→ **TASK TO COMPLETE**: Return every line in the listing below that contains the string "выпустить".

→ **THE RECORDS**:
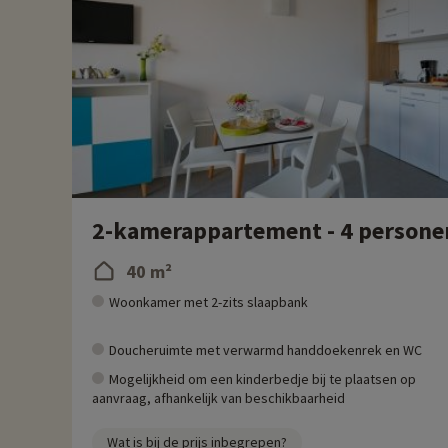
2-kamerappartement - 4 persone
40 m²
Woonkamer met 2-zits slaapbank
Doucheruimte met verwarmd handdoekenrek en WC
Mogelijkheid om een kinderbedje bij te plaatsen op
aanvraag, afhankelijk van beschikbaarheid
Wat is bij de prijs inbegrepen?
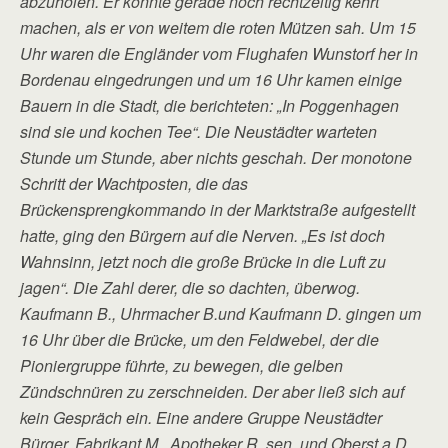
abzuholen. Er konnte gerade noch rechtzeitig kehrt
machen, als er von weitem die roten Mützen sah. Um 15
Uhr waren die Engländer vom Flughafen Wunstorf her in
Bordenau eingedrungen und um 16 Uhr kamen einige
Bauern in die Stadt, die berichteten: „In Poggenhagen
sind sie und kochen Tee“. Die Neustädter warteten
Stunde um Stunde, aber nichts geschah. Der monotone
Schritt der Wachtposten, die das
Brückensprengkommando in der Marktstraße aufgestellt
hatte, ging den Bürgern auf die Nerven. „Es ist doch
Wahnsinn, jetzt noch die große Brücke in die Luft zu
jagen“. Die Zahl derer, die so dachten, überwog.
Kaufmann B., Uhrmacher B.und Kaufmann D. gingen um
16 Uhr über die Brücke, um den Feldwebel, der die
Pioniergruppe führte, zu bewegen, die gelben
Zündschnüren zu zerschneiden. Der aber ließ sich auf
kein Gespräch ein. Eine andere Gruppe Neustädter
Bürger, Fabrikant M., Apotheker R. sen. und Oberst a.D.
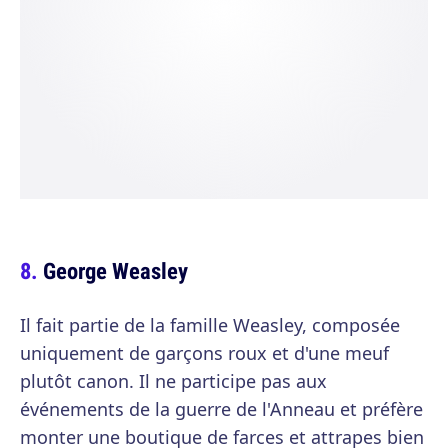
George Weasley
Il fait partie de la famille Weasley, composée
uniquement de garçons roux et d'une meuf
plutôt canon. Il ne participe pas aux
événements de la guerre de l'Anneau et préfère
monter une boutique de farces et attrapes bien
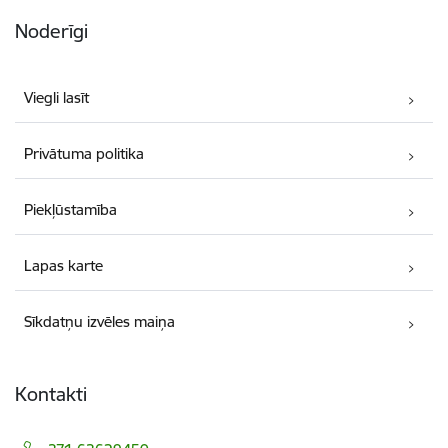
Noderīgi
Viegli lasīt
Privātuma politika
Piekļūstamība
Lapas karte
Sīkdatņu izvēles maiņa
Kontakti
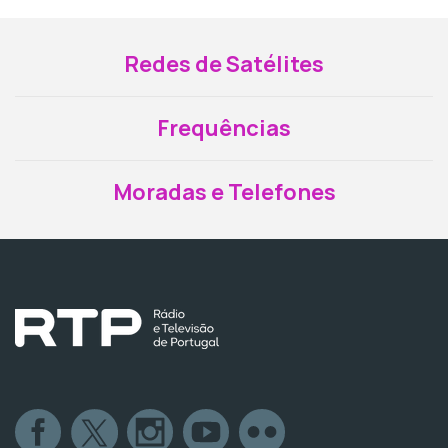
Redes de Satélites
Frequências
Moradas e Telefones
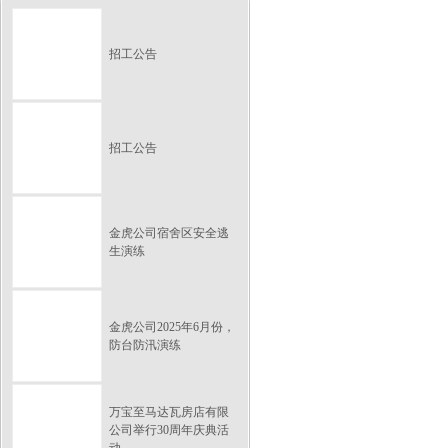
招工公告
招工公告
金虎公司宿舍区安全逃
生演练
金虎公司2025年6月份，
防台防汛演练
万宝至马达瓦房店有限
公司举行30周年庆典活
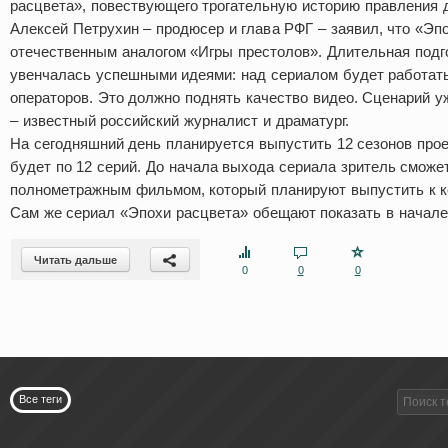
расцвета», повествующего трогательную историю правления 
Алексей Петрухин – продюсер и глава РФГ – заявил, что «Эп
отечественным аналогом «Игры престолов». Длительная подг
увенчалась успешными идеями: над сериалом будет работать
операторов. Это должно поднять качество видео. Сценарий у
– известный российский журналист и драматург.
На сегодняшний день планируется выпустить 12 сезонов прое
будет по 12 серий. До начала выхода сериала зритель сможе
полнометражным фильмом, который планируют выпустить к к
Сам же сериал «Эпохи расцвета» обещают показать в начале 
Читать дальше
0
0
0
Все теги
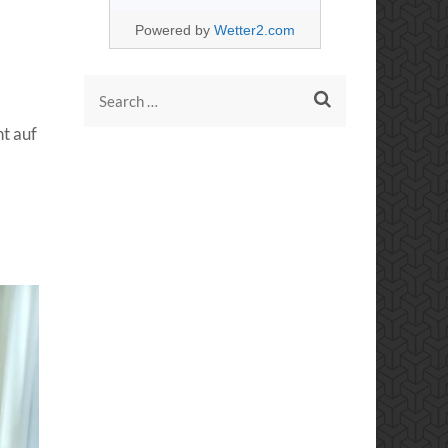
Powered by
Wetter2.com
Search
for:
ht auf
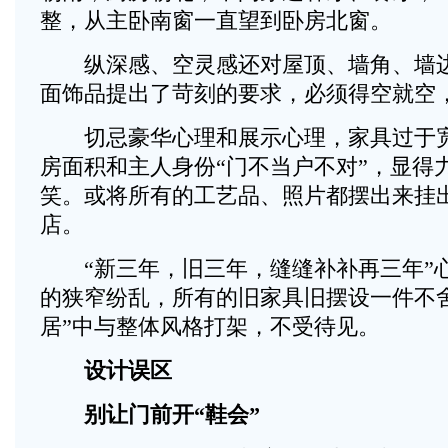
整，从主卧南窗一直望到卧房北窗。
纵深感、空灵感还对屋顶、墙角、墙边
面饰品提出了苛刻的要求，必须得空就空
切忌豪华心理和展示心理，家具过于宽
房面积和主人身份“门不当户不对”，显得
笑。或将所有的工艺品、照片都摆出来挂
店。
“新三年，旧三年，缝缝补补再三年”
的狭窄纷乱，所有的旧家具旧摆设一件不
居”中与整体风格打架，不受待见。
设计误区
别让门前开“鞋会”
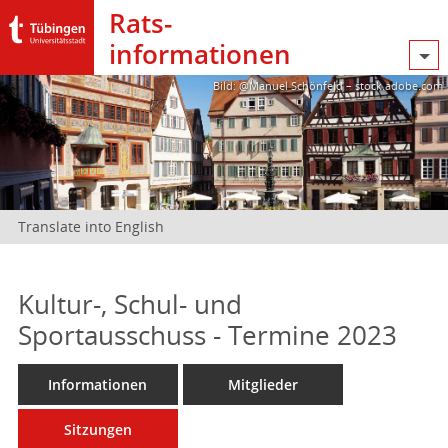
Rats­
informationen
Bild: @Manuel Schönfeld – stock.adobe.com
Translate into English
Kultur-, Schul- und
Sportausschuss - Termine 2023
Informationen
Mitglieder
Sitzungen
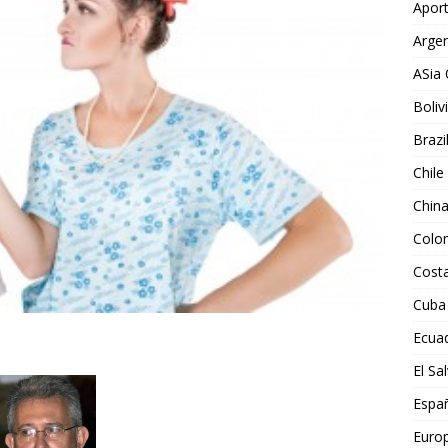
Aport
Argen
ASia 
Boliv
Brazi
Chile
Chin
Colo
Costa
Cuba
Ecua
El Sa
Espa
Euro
* * *
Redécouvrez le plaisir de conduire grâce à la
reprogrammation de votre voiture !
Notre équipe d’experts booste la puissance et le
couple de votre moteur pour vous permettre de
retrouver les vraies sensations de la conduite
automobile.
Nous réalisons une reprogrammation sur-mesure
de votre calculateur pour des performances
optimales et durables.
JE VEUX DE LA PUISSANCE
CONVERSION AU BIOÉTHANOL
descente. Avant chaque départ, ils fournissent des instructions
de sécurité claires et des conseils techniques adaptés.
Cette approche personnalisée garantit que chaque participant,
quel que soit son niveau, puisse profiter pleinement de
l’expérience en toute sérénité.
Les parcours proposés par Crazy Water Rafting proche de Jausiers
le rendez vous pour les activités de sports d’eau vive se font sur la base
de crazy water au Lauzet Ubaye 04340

→ **OUTPUT FOR THIS TASK**:
На сегодняшний день планируется выпустить 12 сезонов прое
полнометражным фильмом, который планируют выпустить к к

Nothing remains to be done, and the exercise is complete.